Selection ::
⁂

Several years ago, I received a call from a dentist—let’s call
him Dr. Grant—who had come up with a profitable formula
for purchasing small practices as their owners retired. By the
time of our conversation, he had accumulated 14 existing
practices, and things had been going great for several years. In
fact, not only was his kingdom prosperous, he was making
money hand-over-fist.
The secret to Dr. Grant’s success was this: with each practice
purchase, he changed as little as possible. He kept as many
of the current employees as he could, and hired associate doctors
as independent contractors to run the practices. Some
transitions were smoother than others, but overall things were
going well, and he dealt with problems as they came up. He
also discovered that each time a practice purchase went
through, he’d inherit a new set of HR policies, including some
he’d never seen before. “What a great way to pick up new
ideas!” he thought. And with 14 practices in his stable, he
could test out which ideas worked the best, spread the good
ones around, and get rid of the rest.
Sounds like a foolproof plan, right? Not quite.
How a “Good Idea” Goes Bad
On the surface, Dr. Grant’s approach sounds perfectly reasonable.
He told me, “At the time, I thought, wow, this is great!
I felt like we were gaining an advantage from all this knowledge
the previous owners left behind. We started adopting the ways
other practices did things, their HR policies and management
techniques, and even spreading the best ideas around.”

⁂

Supplied data ::
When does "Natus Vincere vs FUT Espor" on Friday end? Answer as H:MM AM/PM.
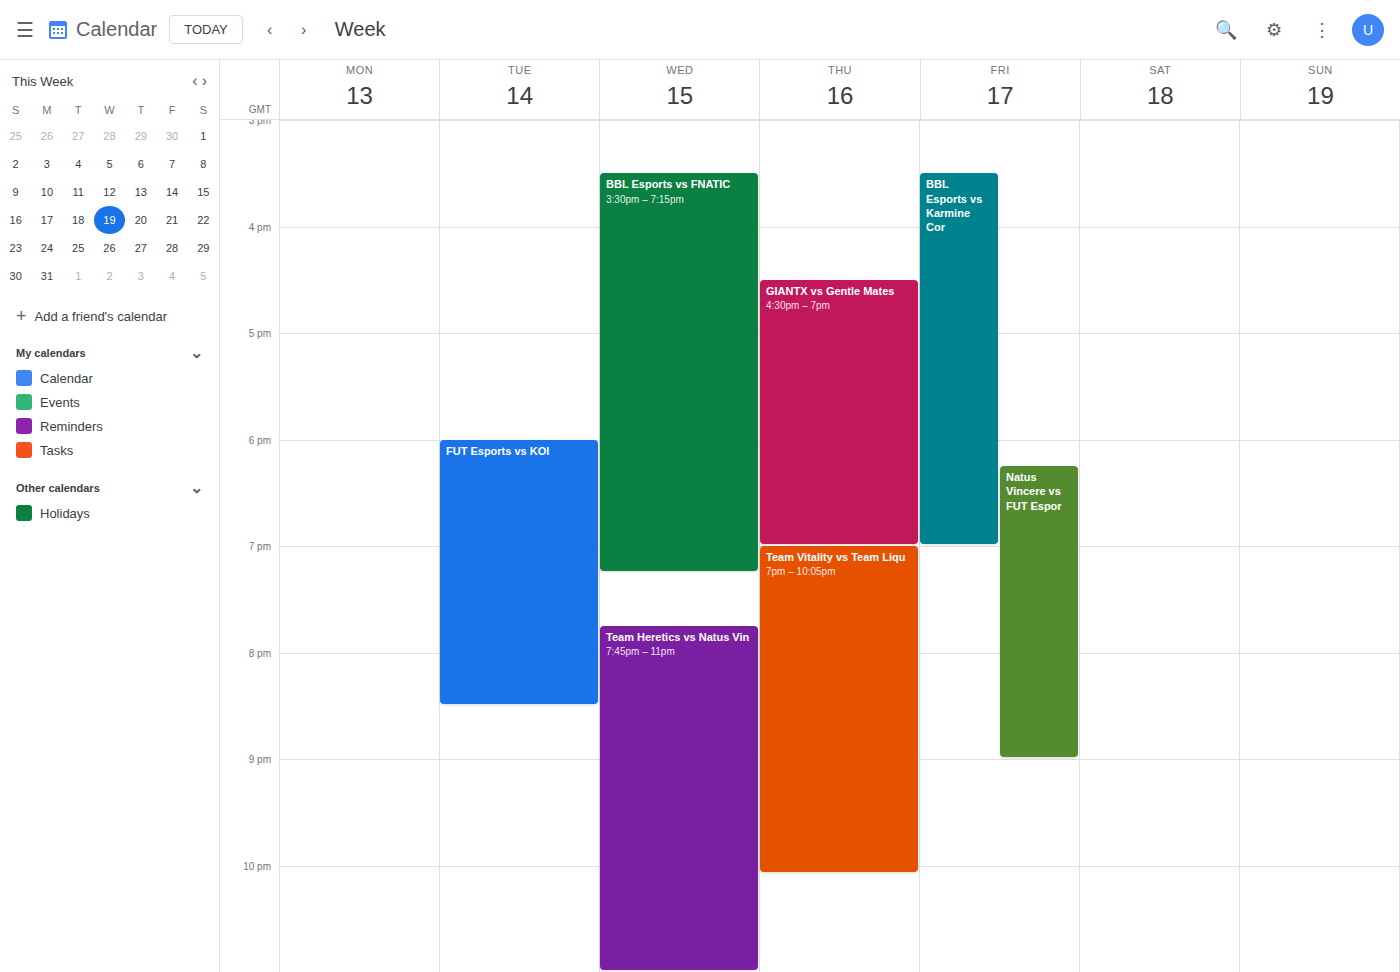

⁂

What this exercise asks ::
1. Please transcribe the Dr. Grant passage from "Several years ago, I" down to "money hand-over-fist.".
2. Answer these from the Dr. Grant passage:
(a) How many existing practices had he accumulated by the time of the conversation?
(b) On what basis did he hire associate doctors to run the practices?
(c) What did he inherit each time a practice purchase went through?
3. Summarize the Dr. Grant passage in two sentences.

Responses in order ::
1.
Several years ago, I received a call from a dentist—let’s call
him Dr. Grant—who had come up with a profitable formula
for purchasing small practices as their owners retired. By the
time of our conversation, he had accumulated 14 existing
practices, and things had been going great for several years. In
fact, not only was his kingdom prosperous, he was making
money hand-over-fist.

2.
(a) 14
(b) As independent contractors
(c) A new set of HR policies

3. A dentist the text calls Dr. Grant prospered by buying small practices as their owners retired, and by the time of the conversation he had 14. He changed as little as possible with each purchase and adopted and spread the HR policies and management techniques the previous owners left behind, an approach that sounds reasonable on the surface but that the text says was not foolproof.